=== TEXT SECTION ===
Gorilladrums@lemmy.world 20 hours ago
I take issue with your question because it conflates two completely separate things as the same. There’s a very difference between a “system” and an “individual”, especially when that person is a private citizen. Ideally, political violence should be a line that’s never crossed, however, we don’t live in an ideal world. If people are tired of the system they live under, and they have no meaningful way of getting change then violence might be inevitable. However, in these cases people go after the system itself. That means the actual institutions that keep the system in place. Want an example? Look at what’s happening right now in Nepal.
What you don’t do to fight a system is shoot a private citizen over their political views. That’s not meaningful resistance, that’s just violence. It doesn’t do anything or change anything, all it does is help establish a dangerous precedent where violence becomes an acceptable part of political discourse. Don’t like someone’s political views? Shoot them, they probably deserved it anyway… at least that’s what people here are saying to justify it, but what these don’t understand is that it’s a two way street. Just as you cheer and condone political violence, others can as well, including the people you don’t like. You can’t condemn people you don’t like for doing it but then cheer for the same actions when the people you like do it, because you’ll just be a hypocrite and your words will hold no weight. It’s not a defensible position.
It should be noted that for any principle to mean anything, it is absolutely mandatory for it to be applied fairly and universally. If we want to remain a society that values civil liberties, then those have to extend to everyone, including those who you don’t like don’t or don’t agree with, and this includes people with vile views. When a system becomes a dysfunctional mess, it means that it has deviated significantly from it’s founding principles, and a new system needs to take it’s place to embody them. However, if the people no longer believe in civil liberties for all, then we’re looking at a very grim future because we would have tyranny’s pandora’s box.
WraithGear@lemmy.world 3 days ago
when they talk about removing rights from the “others” in society.
Geldaran@lemmy.world 3 days ago
I don’t know your backgrounds or motivations, but that simple a response feels flippant.
I too believe that you should obviously resist and try to counter someone who wants to stamp down the “other” just because they are the other. But simple talk probably shouldn’t warrant execution, unless you want those same rules to apply against you as well. Fight them with words and actions, yes. Discredit the speaker and their ideas, embarrass them, ostracize them. Drive them and their bass-ackwards views out of polite society. I know this is difficult in the current environment. They appear to have no shame. But I think the bar for for violence has to be higher.
I wont shed any tears for this guy. I wont use his name. I want him to be forgotten. But I don’t think his killing should be celebrated either.
WraithGear@lemmy.world 3 days ago
i am saying that the time to act is now. unless you want to wait until the genocide starts. it sounded flippant because it was.
TomArrr@lemmy.world 3 days ago
It’s a conundrum. But remember, this guy said It’s fine for some to die from guns. So I sure as hell ain’t wasting a caring thought on him.
medium.com/…/the-paradox-of-tolerance-or-how-sile…
Gorilladrums@lemmy.world 3 days ago
It’s not about him, it’s about the implications of embracing actions like this. Vigilantes killing people for political reasons without due process is not justice
TomArrr@lemmy.world 2 days ago
Not caring isn’t really embracing it though, is it?
Gorilladrums@lemmy.world 21 hours ago
No it isn’t. You being not caring is perfectly fine, but the OC was wasn’t being apathetic to the situation, they were embracing it.
=== EXERCISE DATA ===
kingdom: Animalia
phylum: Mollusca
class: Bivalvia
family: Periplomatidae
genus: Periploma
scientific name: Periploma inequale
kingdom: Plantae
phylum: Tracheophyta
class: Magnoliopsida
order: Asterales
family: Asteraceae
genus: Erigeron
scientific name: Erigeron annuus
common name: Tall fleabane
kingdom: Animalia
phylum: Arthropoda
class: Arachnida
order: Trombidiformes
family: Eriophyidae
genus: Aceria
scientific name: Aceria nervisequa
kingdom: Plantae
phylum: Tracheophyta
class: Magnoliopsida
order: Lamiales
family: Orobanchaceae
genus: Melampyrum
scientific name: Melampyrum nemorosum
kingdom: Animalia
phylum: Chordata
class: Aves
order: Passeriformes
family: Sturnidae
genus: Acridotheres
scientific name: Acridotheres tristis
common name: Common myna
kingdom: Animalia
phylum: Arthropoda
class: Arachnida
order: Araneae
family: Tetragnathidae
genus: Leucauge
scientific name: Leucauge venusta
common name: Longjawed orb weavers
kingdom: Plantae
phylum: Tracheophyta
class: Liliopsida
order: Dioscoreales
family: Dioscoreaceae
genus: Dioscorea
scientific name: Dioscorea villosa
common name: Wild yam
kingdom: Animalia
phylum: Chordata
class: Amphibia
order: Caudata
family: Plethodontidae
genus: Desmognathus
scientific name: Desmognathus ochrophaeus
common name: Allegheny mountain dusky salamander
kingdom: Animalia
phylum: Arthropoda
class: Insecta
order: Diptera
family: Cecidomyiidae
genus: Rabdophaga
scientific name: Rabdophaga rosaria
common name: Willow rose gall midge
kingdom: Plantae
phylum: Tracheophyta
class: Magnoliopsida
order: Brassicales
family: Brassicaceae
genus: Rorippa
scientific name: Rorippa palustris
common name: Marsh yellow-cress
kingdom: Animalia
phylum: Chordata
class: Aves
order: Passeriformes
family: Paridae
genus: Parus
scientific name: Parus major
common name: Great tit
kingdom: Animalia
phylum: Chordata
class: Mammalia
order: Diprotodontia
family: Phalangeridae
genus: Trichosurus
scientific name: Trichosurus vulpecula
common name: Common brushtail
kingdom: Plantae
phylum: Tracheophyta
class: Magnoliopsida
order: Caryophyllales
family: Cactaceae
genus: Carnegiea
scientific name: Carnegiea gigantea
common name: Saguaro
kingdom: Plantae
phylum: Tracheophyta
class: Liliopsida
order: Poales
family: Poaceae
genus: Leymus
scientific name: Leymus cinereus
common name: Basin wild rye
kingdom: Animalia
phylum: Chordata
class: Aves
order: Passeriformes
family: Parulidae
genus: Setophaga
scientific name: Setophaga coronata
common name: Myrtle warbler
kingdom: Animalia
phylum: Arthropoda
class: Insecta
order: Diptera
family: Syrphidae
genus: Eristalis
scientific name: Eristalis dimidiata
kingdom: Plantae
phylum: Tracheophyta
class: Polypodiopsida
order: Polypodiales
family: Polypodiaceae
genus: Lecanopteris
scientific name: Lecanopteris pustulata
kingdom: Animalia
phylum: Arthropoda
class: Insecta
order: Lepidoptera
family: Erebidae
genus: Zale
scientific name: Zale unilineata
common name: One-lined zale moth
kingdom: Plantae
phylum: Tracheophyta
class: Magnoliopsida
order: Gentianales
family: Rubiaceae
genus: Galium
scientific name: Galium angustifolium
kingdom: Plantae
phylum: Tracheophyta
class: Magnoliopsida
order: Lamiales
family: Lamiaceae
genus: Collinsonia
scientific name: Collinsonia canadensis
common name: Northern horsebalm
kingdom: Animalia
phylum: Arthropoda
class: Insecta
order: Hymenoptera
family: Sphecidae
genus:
===
## [USING THE INFORMATION]
• A. Answer these questions about the thread on political violence:
(i) Which country does Gorilladrums name as an example of people going after the system itself?
(ii) What does Geldaran say about using the name of the man who was killed?
(iii) According to TomArrr, what did "this guy" say about guns?
• B. Please print the part of the thread on political violence starting at "TomArrr@lemmy.world 3 days" and ending at "thought on him.".
These rows come from a separate source.

## [ANSWERS BY ITEM NUMBER]
• A.
(i) Nepal.
(ii) Geldaran won't use his name and wants him to be forgotten.
(iii) That it's fine for some to die from guns.

• B.
TomArrr@lemmy.world 3 days ago
It’s a conundrum. But remember, this guy said It’s fine for some to die from guns. So I sure as hell ain’t wasting a caring thought on him.